__PROBLEM DESCRIPTION__
Please pull out every line of the records below that contains the word "chart".

__AVAILABLE DATA__
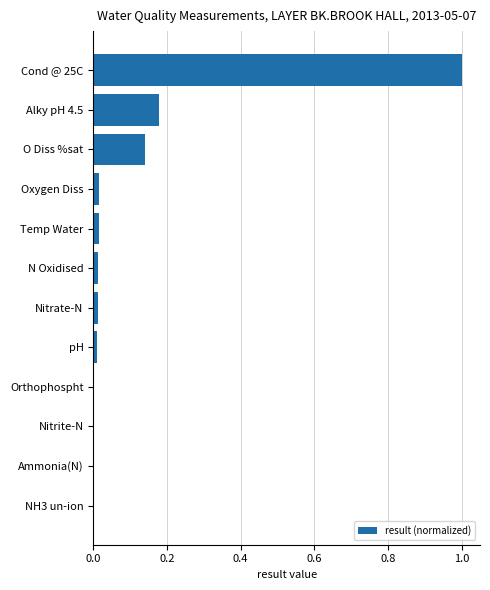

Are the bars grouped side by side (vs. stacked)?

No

--

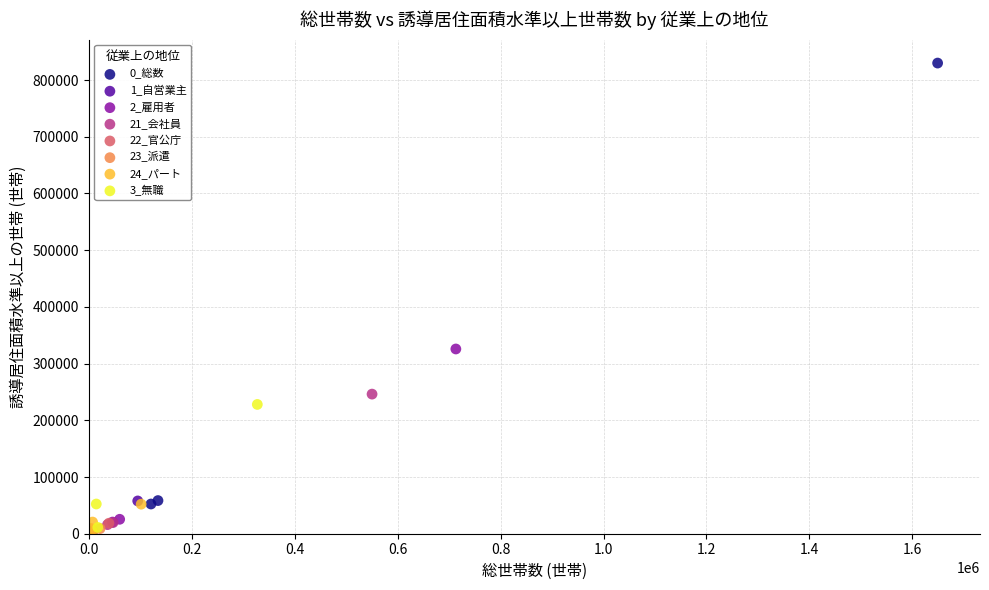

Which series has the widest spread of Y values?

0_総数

---

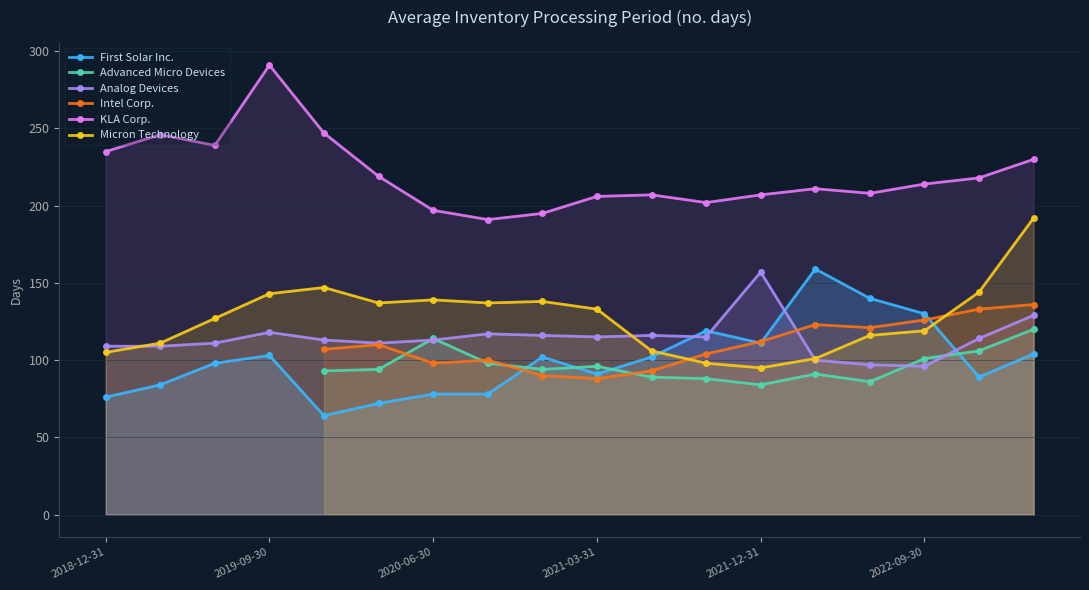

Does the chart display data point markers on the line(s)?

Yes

__YOUR SOLUTION__
Does the chart display data point markers on the line(s)?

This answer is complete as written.